A well-entrenched role at universities is that of the 'Academic Integrity Officer' (AIO). At UniSA (and other institutions would have their equivalent), the role of the AIO is one of assisting students to understand the philosophies and mechanics of attributing another's work. Often students are referred to the AIO after their lecturer has found significant plagiarism in their work.
'Attribution' is regarded as a 'moral right'. Sounds about right? It seems only 'fair' to reference the ideas and hard work of other people, and not pass these off as your own. That would be cheating, right? Why should you get credit for using work that you haven't done yourself? That's a no-brainer. However, the answers to these questions might not be a clear-cut as they seem.
Firstly, citation and referencing traditions are not the same across cultures. In Chinese culture, for example, knowledge has collective ownership and it is expected a student and their teacher will know where information has come from (and therefore not be expected to explicitly cite it).
Secondly, the traditions have also changed over time.
Eventually, as the spread of information became unstoppable, censorship by the State became increasingly unfashionable. John Milton in his seminal work Areopagitica (he who destroys a good book, kills reason itself, kills the image of God...) espoused the values of free speech. Freedom of speech principles were enshrined in the cafes of Paris, in the Bill of Rights in the US and eventually in the media. The railways and eventually telegraph saw an unstoppable proliferation of information and ideas.
However, those who came up with the 'ideas' did not have a right to earn an income from these. Indeed, the printers owned any income from the sale of books once they were distributed.
Copyright law (through the Act of Anne, 1709) recognised people's right to the ownership of information for income purposes. The 'moral right' of attribution was intermingled with this. Thus grew the Western ethos related to attribution and 'ownership' of information.
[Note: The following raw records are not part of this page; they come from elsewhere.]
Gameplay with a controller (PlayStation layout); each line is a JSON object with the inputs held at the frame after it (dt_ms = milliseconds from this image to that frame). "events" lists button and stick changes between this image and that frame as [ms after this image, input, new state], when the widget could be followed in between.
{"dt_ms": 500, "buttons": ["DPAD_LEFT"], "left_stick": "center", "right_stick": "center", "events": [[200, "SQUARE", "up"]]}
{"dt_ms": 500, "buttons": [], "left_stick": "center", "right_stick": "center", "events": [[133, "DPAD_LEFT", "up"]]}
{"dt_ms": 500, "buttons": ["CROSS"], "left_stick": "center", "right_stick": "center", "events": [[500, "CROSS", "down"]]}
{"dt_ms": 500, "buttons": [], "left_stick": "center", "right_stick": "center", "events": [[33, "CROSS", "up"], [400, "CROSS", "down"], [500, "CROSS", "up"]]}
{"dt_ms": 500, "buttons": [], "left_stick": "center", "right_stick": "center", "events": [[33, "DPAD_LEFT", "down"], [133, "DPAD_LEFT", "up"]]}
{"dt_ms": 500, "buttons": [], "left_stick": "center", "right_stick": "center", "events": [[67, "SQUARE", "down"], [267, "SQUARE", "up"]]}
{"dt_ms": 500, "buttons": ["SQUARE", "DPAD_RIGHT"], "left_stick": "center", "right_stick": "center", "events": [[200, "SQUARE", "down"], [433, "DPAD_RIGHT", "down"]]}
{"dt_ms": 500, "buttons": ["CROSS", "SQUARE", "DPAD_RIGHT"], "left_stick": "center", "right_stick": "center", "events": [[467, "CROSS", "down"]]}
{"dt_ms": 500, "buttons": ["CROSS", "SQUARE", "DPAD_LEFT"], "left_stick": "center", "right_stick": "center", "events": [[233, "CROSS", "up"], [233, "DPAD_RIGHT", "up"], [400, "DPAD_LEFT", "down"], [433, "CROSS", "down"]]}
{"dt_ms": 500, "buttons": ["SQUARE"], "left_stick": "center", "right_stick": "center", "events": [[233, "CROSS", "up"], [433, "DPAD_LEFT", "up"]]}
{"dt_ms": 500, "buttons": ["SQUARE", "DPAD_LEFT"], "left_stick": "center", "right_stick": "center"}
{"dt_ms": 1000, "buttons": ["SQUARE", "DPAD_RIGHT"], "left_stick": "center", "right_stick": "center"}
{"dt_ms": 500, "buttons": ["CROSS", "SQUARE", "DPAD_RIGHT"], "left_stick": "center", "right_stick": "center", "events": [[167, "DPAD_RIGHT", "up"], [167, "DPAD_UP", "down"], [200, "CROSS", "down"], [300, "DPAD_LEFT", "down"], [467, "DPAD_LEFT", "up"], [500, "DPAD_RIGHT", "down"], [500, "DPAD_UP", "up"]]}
Various amendments to Copyright Acts have tried to keep a-pace with the changes in technology and dissemination and the Act can now be viewed as performing at least two functions. The first of these is to protect a person's right to make money. The second of these is to protect the 'Moral Rights' of the person who produced the information. The Act also covers things such as treatment of another's work for satirical purposes and 'fair use' for academic purposes.
But what about the challenges posed by the Internet? Photographs, fragments and chunks of information can be recycled thousands - possibly millions - of times so that the original source becomes anything from obscure to invisible. Photos can be broken up, mashed up and mixed with bits and bytes of sound and imagery so that the original source is barely recognisable. Do we have time to track back to original sources of information? (Smith in FlickR in Google in Wikipedia in PhotoBucket in YouTube adapted from Alice-in-Wonderland, 1865.)
Clearly, the implications for established scholarly traditions may be challenged by the Internet, but there are still some very good reasons to practice attribution.
Firstly (unlike a blog, which is meant to be subjective and opinionated writing), attribution adds weight to your argument - thereby attracting marks. Secondly, reference to scholarly sources and studies makes your paper look professional. Thirdly, we still hold dear the traditions of 'fair play' in the Western tradition. Palming off another person's hard work as your own just doesn't seem fair. It doesn't feel right.
Familiarise yourself with the rules and remember that correct referencing, paraphrasing and other academic skills do take time to develop. Learning and Teaching Units, the Purdue Writing Lab (and, indeed, your local Academic Integrity Officer) can help you with the skill.